Überspitzt kann man also sagen: Das Deutsche im Sinne des Standarddeutschen ist auch nur eine bestimmte deutsche Varietät, die aber anders als zum Beispiel Dialekte mit institutioneller Macht zum Orientierungsrahmen erklärt und durchgesetzt wird. Genau das ist die Pointe des dem russisch-jüdisch-amerikanischen Sprachwissenschaftler Max Weinreich zugeschriebenen Aphorismus: A language is a dialect with a navy and an army (eine Sprache ist ein Dialekt mit einer Kriegsflotte und einer Armee).24 Das klingt natürlich einigermaßen martialisch und ist eher als Metapher zu verstehen. Der entscheidende Punkt ist aber, dass es Institutionen mit weitreichenden Befugnissen braucht, damit das Standarddeutsche zu dem wird, was es ist: ein ausgesprochen wirkungsvoller Orientierungsrahmen, der sich uns so sehr eingebrannt hat, dass wir ihn oft für den einzig gültigen Maßstab halten. Das geht so weit, dass Menschen von umgangssprachlich oder regional geprägten Wörtern wie »öfters« behaupten, dass es sie nicht gibt. Das ist offenkundig falsch. Natürlich gibt es sie, sonst wären sie den Kritisierenden ja gar nicht aufgefallen, nur eben nicht in der (bundesdeutschen) Standardsprache.

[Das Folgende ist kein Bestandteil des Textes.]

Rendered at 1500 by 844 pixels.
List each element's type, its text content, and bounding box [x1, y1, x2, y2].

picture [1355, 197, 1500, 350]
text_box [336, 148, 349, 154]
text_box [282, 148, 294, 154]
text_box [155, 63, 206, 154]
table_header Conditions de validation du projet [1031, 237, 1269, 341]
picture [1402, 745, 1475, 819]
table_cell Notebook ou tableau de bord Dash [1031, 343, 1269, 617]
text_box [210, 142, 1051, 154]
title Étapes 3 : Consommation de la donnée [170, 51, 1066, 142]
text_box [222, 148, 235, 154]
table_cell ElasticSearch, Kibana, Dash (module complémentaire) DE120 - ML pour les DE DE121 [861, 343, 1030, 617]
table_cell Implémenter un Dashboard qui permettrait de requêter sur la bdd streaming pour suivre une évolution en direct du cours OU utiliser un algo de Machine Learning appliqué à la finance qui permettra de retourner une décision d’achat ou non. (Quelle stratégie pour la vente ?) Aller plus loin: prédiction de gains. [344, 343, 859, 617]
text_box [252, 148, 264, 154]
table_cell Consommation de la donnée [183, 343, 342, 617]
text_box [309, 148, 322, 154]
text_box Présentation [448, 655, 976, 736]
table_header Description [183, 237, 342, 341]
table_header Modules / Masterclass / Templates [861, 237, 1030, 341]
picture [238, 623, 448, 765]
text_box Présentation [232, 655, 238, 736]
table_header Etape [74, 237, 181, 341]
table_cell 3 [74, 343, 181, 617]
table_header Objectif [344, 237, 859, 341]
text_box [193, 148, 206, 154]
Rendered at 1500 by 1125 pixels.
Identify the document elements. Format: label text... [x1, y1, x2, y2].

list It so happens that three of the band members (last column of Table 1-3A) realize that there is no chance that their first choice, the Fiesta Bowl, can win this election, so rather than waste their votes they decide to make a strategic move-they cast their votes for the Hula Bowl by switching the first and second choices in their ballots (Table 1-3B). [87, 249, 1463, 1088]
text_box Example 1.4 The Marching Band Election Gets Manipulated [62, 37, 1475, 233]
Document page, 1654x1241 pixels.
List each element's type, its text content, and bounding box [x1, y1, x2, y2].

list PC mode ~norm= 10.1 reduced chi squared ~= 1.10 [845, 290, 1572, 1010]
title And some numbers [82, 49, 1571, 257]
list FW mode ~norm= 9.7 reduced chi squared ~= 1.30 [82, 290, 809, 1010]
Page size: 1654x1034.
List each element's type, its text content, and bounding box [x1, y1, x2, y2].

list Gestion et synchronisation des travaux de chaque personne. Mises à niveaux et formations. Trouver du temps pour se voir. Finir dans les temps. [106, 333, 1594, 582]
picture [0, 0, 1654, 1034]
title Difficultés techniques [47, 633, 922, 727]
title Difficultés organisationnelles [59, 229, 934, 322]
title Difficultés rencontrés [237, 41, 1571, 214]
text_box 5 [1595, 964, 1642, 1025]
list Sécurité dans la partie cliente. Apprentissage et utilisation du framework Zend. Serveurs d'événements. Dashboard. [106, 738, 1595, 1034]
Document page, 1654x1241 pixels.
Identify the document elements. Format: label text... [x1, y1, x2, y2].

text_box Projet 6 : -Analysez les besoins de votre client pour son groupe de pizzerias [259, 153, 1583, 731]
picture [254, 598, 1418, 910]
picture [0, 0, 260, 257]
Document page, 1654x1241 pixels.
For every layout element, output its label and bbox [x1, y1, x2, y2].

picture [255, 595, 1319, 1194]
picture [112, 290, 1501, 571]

An dieser Stelle hilft vielleicht ein kleines Gedankenspiel. Stellen wir uns vor, der Freistaat Bayern würde mit dem Freistaatgedanken so richtig ernst machen und aus der Bundesrepublik austreten. Um die eigene nationale Identität zu stärken, sollte das Bairische (so die korrekte Bezeichnung für die unter anderem in Bayern gesprochene Dialektgruppe) zur Landes- und Amtssprache erhoben werden. Was müsste hierfür passieren? Natürlich bräuchte es in der Verfassung einen Satz wie »Die Landessprache in Bayern ist Bairisch« – natürlich auf Bairisch bzw. Boarisch. Aber was bräuchte es zusätzlich, damit dieser Satz mit Inhalt und Leben gefüllt wird?25

Zunächst einmal müsste man die ausgesprochen vielfältigen Dialekte, deren spezifische Ausprägungen bekanntlich von Dorf zu Dorf variieren, irgendwie standardisieren – eben deshalb sprechen wir von Standardsprachen. Man müsste sich auf eine einheitliche Schreibung, ein einheitliches Vokabular, eine einheitliche Grammatik und vielleicht sogar auf eine einheitliche Aussprache einigen. Man könnte sich überlegen, welche der bereits existierenden Varianten des Bairischen sozusagen den Zuschlag erhält und zum Standard ausgebaut wird, oder man könnte versuchen, von allem etwas zu nehmen. Man kann sich leicht vorstellen, dass dieser Prozess eine Menge Konfliktpotenzial birgt – es könnte sich am Ende ein Landstrich übergangen fühlen. Aber gesetzt den Fall, diese Standardisierung gelingt, ohne dass der neue Staat gleich wieder daran zerbricht, dann müsste man das alles in Regelwerken festhalten, also Wörterbücher für Rechtschreibung und Aussprache sowie Grammatiken schreiben, an denen sich dann die Ämter orientieren können, die Gesetzestexte und Ähnliches schreiben. Aber auch Zeitungen und Verlage, die »korrekte« Texte publizieren wollen, und Verkehrsanbieter, die ihre Durchsagen neu einsprechen wollen, brauchten entsprechende Regelwerke. Damit das Ganze nicht nur eine Sache von wenigen bleibt, sondern möglichst von der breiten Bevölkerung beherrscht wird, müsste das neue Standardbairische auch an Schulen unterrichtet werden, und hierfür bräuchte es Lehrkräfte, die genau hierfür ausgebildet sind, um mit der oben schon angesprochenen Lizenz zum Gebrauch des Rotstifts souverän umgehen zu können. Das Erscheinungsbild der bayerischen Städte und Straßen würde sich ebenfalls ändern, da die komplette Beschilderung angepasst werden müsste. Selbst auf Produktverpackungen müssten z.B. die Inhaltsstoffe auf Bairisch angegeben werden.